Judith (Donna Anita Nikolaisen), Hannah (Leah Rossiter), Sarah (Carla Foley) and Ellen (Fiona Keenan O’Brien) have barricaded themselves below deck at one end of the sleeping quarters and built a wall of cases to keep the unruly girls from elsewhere on the island out. While they all joined the ship in Belfast, only Ellen is local and the rest come from further afield. For Judith, this is the second voyage of relocation in her short time alive.
They’ve faked their way on board the vessel that was supposedly transporting 200 fair maidens from the Emerald Isle down under to start new lives in the male-dominated country that needed wives and workers. But most of those on board are fleeing a life of being bought and sold by rich pimps, and escaping from starvation brought on by the famine. And they may not be as free as they think. They’re soon joined by a pale and sickly Molly (Siobhan Kelly) who is also hiding her own secret past.Can they throw off their histories to “become mistresses of their own destiny”? Or are they caught in other people’s plans, as free as wasps caught in a sticky jam jar?
(The British Secretary of State for the Colonies – Earl Grey – ran the Female Orphan Emigration Scheme which sent over 4,000 “morally pure” young women aged 14-18 to Australia on board 20 ships between 1848 and 1850.)
Dramatically there’s a lot to play with. The characters are cooped up below deck, fighting the waves and the weather, other occupants, a scary matron, and each other. Their resilience is tested beyond breaking point. They have time to explore Marx and Engels, forge alliances, develop mistrust, and let a spot of bloodletting spiral out of control.
Director Anna Simpson creates a real feeling of claustrophobia in the wood-panelled set. The cast skilfully veer from harmony to hysteria in seconds. In a well-choreographed scene, the women are convincingly tossed around their living quarters and left feeling queasy. The dialogue is suitable antiquated though the coarse language is very familiar: patterns of swearing seem to have outsurvived many other idioms.The passage to Australia is long, and that’s also reflected in the play’s run time (well over two hours which caught out an audience member who answered a call from a taxi driver out on Ridgeway Street disturbing a later scene).
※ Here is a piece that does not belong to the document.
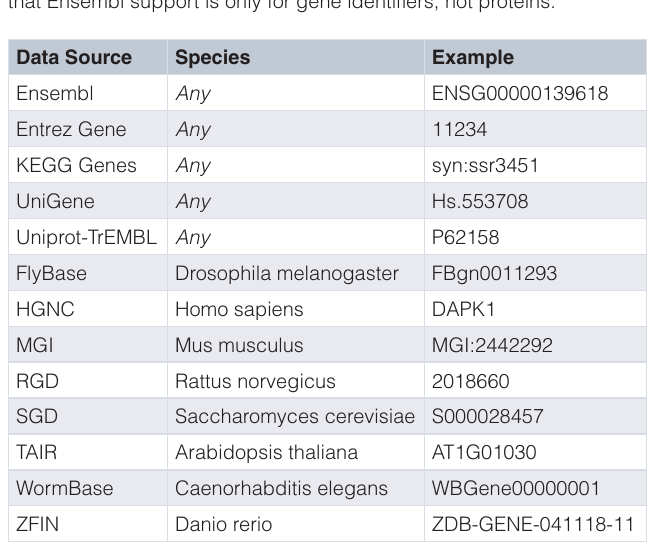
Table 1. Supported Data Sources. The parameter names of supported data sources, their species exclusivity and an example identifier. Note that Ensembl support is only for gene identifiers, not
Elongated scene changes involve slow-motion dancing and songs that don’t always advance the plot or change the mood. On the whole I found them to be a distraction from the otherwise gripping acting. Despite the unrushed movement on stage, there are some jarring transitions in the soundscaping when tracks aren’t allowed to gently fade from one into the next. A moment of tenderness between Judith and Molly seems to exist in McCarrick’s script simply to advance the plot a few scenes later and deserves further examination.
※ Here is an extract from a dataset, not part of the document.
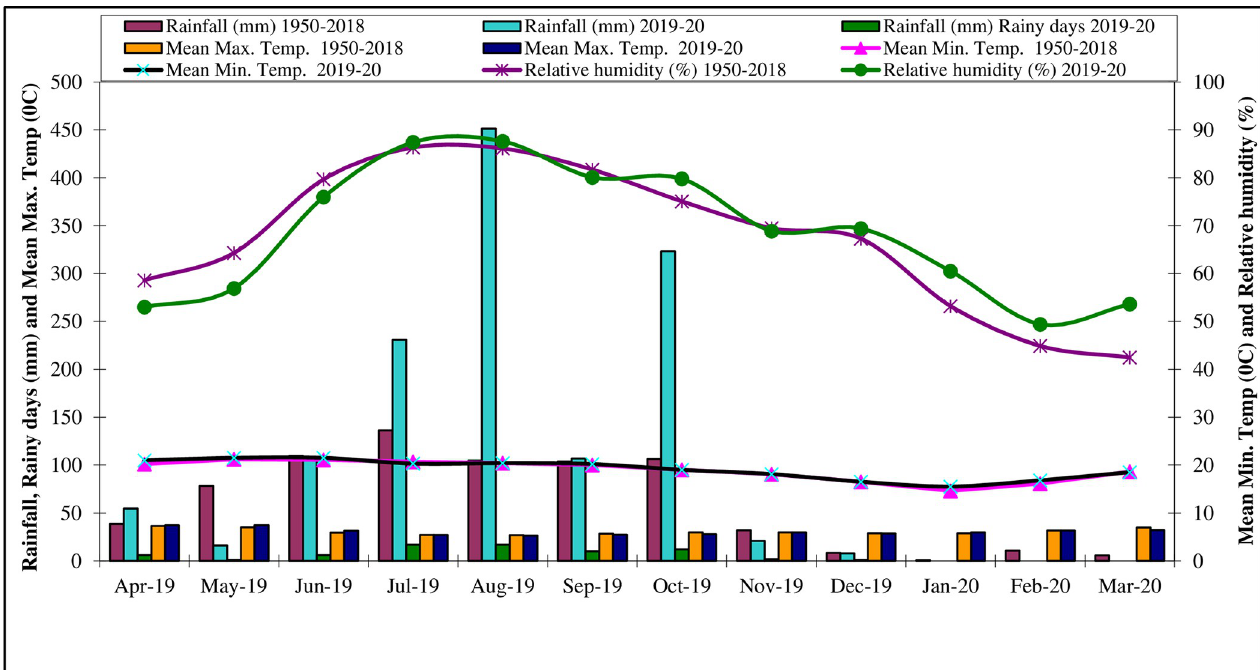
Fig 1. Monthly meteorological data during crop growth period (2019–20) and the average of 69 years (1950–2018) at Main Agricultural Research Station, Dharwad.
Belfast Girls is a story of making choices for yourself while others choose on your behalf. Understanding how and why the famine occurred – and was allowed to have the devastating impact it had on the poorer classes – is a recurring theme. Dialogue about powerful landlords applies equally to today. The motivation of churchmen and those with control over women in 1850 is questioned. Modern-day audiences can apply those same questions to more recent times and ask whether much has changed. Much of the play’s exploration of class and womanhood is pertinent in the run up to the Irish constitutional referendums in March 2024.
Having finished its short run at the Lyric Theatre, An Táin Arts Centre and Quintessence Theatre are now touring Belfast Girls through Drogheda (Friday 9-Saturday 10 February) and Navan (Friday 16-Saturday 17).
Not to be confused with the other Belfast Girls (which is back in The MAC in May).